– Еще заметят из кладовой.
– Пошли!
Они шли быстро, втайне друг от друга думая, что идут в ту комнату только затем, чтобы взять вино и выйти на волю, на речной берег или в просторные, голые школьные классы, бродить бесцельно, бездумно взявшись за руки.
Когда он открыл дверь в комнату, пропустил ее вперед, она испуганно сказала:
– Как здесь темно! – и отшатнулась к нему.
Он одной рукой обнял ее, а другой, нащупав на дверном косяке крючок, накинул его в пробой.
– Что ты? Зачем? – спросила она шепотом, пытаясь найти рукой крючок и отпереть дверь.
– Не надо, Маша, не надо, милая! – умолял он ее и, схватив ее руку, стал целовать запястье, потом шею, волосы, щеки, приговаривая: – Я не могу без тебя, не могу… Милая.
Их губы встретились, и Машина рука повисла вдоль бедра плетью. Услыхав, как он суетливо, путаясь, расстегивал пуговицы на куртке, она воспрянула:
– Не надо! Слышишь? Не надо…
Сопротивлялась упорно и долго, пока он не выбился из сил, не отошел от нее, сердито отвернувшись к окну.
Она гладила его по волосам, как маленького:
– Смешной и глупый…
– Ты меня совсем не любишь, – глухо отозвался он. – Или я не понимаю тебя.
– Я сама лягу. Только ты не трогай меня. Слышишь? Не трогай.
– Как хочешь…
Их разбудил частый и громкий стук в дверь. Успенский, очнувшись в серой предутренней мгле, увидел кожаную куртку и офицерский френч, валявшийся на полу, и дальше к окну на стуле целый ворох белого белья. Только потом он заметил спящую рядом с ним Марию. В дверь снова настойчиво постучали. Маша испуганно воспрянула. Успенский показал ей палец: «Чш-ш!» Потом спросил:
– Кто там?
– Дмитрий, открой! – крикнул Костя.
– Не могу… В чем дело?
– Ну так выйди скорее! Тревога.
Успенский встал с кровати и в одних трусах вышел в сени.
Через минуту он вернулся:
– Маша, вставай! Одевайся поскорее… У этого балбеса, у Бабосова, один человек сбежал.
– Какой человек? – не поняла Мария.
– Ну, арестованный. Вернее, его еще не успели арестовать. Он сиганул с кровати в окно. И в поле убежал в одних подштанниках. Кабы в район не утопал. Вот будет потеха…
На другой день, часов в десять поутру, Мария Обухова сидела в кабинете Тяпина, понуро свесив голову. Митрофан, засунув руки в карманы, ходил размашисто по кабинету, насупленно поглядывал своими круглыми медвежьими глазками себе под ноги. Его большая голова словно ощетинилась вздыбленным бобриком темных волос.
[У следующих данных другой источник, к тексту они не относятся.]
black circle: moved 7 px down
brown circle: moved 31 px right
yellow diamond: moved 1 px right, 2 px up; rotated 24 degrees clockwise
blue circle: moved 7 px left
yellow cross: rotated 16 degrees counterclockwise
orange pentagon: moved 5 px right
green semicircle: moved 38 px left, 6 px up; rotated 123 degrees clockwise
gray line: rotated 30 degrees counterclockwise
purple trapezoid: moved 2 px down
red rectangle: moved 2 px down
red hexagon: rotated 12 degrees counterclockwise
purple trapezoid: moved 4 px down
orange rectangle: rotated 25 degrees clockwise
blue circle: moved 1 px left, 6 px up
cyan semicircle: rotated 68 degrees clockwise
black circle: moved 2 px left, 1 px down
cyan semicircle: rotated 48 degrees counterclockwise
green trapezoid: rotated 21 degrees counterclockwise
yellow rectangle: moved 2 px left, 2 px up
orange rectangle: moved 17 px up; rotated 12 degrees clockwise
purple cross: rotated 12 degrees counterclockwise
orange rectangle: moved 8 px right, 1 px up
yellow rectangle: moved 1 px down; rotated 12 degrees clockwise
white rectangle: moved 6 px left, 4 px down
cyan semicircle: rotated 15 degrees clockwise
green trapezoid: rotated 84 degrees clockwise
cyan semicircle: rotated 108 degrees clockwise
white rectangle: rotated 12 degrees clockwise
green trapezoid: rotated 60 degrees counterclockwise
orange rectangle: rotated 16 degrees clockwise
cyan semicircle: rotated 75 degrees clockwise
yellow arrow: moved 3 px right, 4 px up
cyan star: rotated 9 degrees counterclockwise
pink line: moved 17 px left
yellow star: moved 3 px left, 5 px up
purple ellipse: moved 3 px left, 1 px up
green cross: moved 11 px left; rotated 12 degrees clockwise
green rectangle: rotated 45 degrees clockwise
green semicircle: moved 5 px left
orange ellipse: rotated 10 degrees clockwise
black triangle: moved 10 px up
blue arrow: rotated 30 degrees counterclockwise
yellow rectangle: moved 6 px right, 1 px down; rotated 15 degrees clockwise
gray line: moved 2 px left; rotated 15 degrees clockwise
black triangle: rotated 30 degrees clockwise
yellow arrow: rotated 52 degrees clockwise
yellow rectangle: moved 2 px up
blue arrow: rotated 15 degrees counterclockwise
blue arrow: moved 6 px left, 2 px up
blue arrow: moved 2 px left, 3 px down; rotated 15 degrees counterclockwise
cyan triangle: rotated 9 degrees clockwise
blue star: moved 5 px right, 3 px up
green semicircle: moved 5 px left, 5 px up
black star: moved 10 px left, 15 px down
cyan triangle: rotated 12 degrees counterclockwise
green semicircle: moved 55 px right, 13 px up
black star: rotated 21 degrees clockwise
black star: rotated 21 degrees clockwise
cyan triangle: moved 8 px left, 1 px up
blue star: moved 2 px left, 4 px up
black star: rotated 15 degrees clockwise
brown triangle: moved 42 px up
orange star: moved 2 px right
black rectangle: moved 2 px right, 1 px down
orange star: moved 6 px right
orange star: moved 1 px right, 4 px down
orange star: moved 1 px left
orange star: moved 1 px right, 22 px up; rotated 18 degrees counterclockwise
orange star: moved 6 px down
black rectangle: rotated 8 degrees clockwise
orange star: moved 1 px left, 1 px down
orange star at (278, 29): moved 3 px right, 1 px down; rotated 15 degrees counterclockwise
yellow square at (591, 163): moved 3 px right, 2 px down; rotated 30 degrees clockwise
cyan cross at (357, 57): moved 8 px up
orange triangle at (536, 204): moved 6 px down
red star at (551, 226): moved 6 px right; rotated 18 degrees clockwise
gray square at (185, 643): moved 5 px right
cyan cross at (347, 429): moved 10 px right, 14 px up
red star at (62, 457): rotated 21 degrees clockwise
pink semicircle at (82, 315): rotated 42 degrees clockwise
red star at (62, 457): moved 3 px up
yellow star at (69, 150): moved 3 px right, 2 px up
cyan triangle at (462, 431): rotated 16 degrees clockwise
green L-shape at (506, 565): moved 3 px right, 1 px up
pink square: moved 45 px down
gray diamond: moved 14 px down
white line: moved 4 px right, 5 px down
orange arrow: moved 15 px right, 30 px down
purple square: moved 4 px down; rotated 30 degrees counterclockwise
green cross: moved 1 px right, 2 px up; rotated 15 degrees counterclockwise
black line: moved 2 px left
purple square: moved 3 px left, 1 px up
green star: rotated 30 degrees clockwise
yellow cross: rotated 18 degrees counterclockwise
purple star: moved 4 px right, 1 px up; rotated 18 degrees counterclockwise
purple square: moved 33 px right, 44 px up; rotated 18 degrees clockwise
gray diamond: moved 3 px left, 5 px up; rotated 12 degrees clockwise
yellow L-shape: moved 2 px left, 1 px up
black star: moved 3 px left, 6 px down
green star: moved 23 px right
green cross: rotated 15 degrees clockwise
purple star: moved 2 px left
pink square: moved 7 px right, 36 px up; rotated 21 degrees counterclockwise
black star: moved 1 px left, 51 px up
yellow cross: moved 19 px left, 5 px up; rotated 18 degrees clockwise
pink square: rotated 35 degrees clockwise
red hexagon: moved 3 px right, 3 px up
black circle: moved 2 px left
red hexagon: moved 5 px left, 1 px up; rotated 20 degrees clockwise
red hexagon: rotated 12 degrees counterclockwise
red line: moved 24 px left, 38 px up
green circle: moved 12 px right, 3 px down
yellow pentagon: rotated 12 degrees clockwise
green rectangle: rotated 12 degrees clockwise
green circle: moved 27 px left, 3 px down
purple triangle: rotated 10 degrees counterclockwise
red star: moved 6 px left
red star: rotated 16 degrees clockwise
– Не понимаю, как можно шастать ночью по домам в офицерских погонах и таскать в каталажку людей. Да еще кого? Коммунистов! Не понимаю… – останавливался он перед Марией и крутил головой. – Ты хоть скажи толком, кому пришла на ум такая идея?
– На бюро ячейки обсуждали. Приняли сообща.
– По пьянке, что ли?
– Когда обсуждали, были трезвые.
– Не понимаю… Не понимаю!
– А чего тут не понимать, Митрофан Ефимович? Каждый день им звонят, спрашивают, требуют: вы готовитесь к чистке? Каким образом?! А вот. Письма печатают к женам да к родителям – кто хочет дом построить, кто перину купить.
– Эка беда, письма напечатали!
– Что значит беда? У нас есть закон, охраняющий тайну переписки.
– Ежели ты коммунист, у тебя не должно быть секретов от партии.
– Вот они так и рассуждали на бюро. Никаких секретов быть не должно. Раз идет чистка, выкладывай все наружу.
– А зачем прибегать к хитрости?
– Дак кто ж тебе так расскажет, что у него за душой?
Тяпин почесал затылок, поглядел на Марию и усмехнулся:
– Вообще-то, резон, – он сел за стол, плутовато прищурил один глаз и спросил: – А много у вас раскололось?